RAF MILDENHALL, England — Two British men suspected in an attack against two special operations airmen earlier this year were able to avoid assault charges due to insufficient witness identification, authorities said.
The suspects — a 20-year-old Mildenhall man and a 44-year-old Lakenheath man — remain under investigation despite the lack of a witness to link them with the beating that left one of the airmen hospitalized for more than a month with severe head injuries, according to Suffolk Constabulary Chief Inspector Stuart Sedgwick.
“This was a very serious incident given the injuries sustained and officers did everything in their power to secure evidence relating to it,” Sedgwick wrote in an e-mail to Stars and Stripes. “There were no admissions made relating to the assaults and three witnesses failed to identify the actual assailants during formal identification procedures.”

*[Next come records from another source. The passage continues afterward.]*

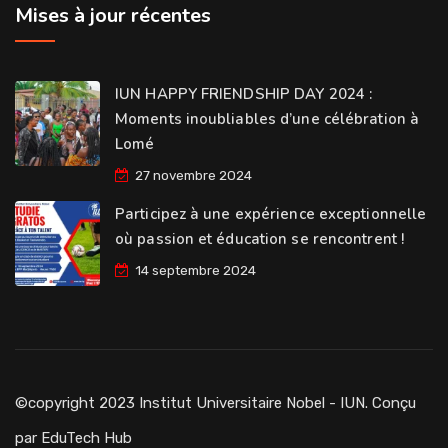
Mises à jour récentes
IUN HAPPY FRIENDSHIP DAY 2024 :
Moments inoubliables d’une célébration à
Lomé
27 novembre 2024
Participez à une expérience exceptionnelle
où passion et éducation se rencontrent !
14 septembre 2024
©copyright 2023 Institut Universitaire Nobel - IUN. Conçu
par
EduTech Hub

Instead of charges, both Britons were issued fixed-penalty notices for $160 for disorderly conduct in connection with the late night Jan. 28 incident. The Suffolk Constabulary has not identified the men.

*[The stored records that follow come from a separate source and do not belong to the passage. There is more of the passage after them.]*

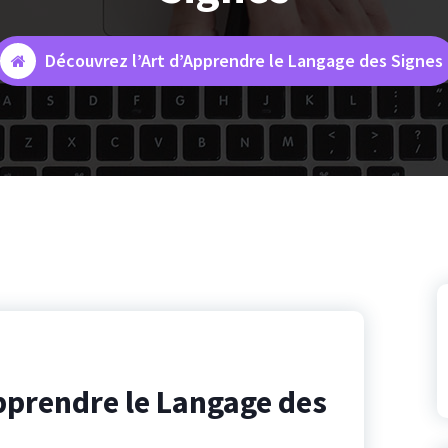
Découvrez l’Art d’Apprendre le Langage des Signes
pprendre le Langage des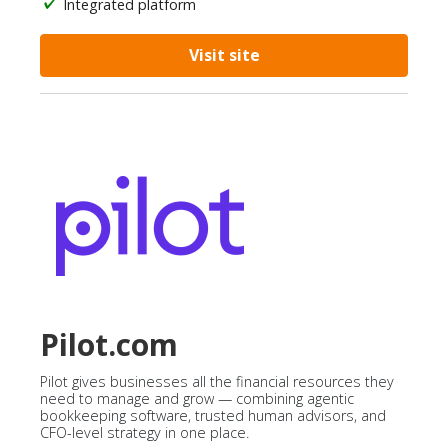
Integrated platform
Visit site
Pilot.com
Pilot gives businesses all the financial resources they
need to manage and grow — combining agentic
bookkeeping software, trusted human advisors, and
CFO-level strategy in one place.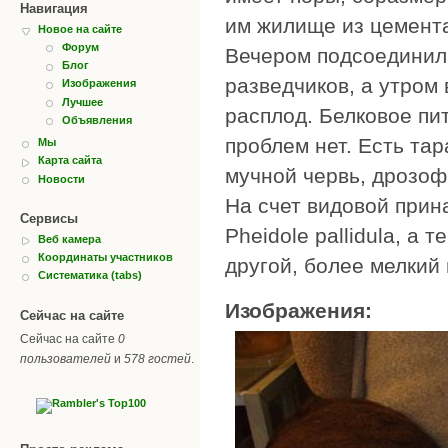
Навигация
им жилище из цемента
Новое на сайте
Форум
Вечером подсоединил 
Блог
разведчиков, а утром
Изображения
Лучшее
расплод. Белковое пи
Объявления
проблем нет. Есть тар
Мы
Карта сайта
мучной червь, дрозоф
Новости
На счет видовой прин
Сервисы
Pheidole pallidula, а 
Веб камера
Координаты участников
другой, более мелкий 
Систематика (tabs)
Изображения:
Сейчас на сайте
Сейчас на сайте
0
пользователей
и
578 гостей
.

Sedgwick was responding to a Stars and Stripes query asking why none of the four suspects originally detained by the Suffolk Constabulary faced any charges in the incident, which occurred on a Mildenhall street outside of a popular bar.
Two other initial suspects — ages 22 and 23 from Lakenheath — were released without any fixed-penalty notice or charges.
The beating victims, airmen with the 352nd Special Operations Group, declined to be interviewed by Stars and Stripes for this story. The Air Force would not publicly release the victims’ identities.
One airman received superficial wounds and was treated and released from a local hospital shortly after the incident. The second spent more than a month at the intensive care unit of Addenbrooke’s Hospital in Cambridge.
Witnesses were able to determine that the two men who were issued fixed-penalty notices were involved in disorderly conduct in the run-up to the altercation, but not the conflict itself.
“Enquiries continued regarding the actual assaults but to date we do not have enough evidence to charge anyone,” Sedgwick wrote in an e-mail.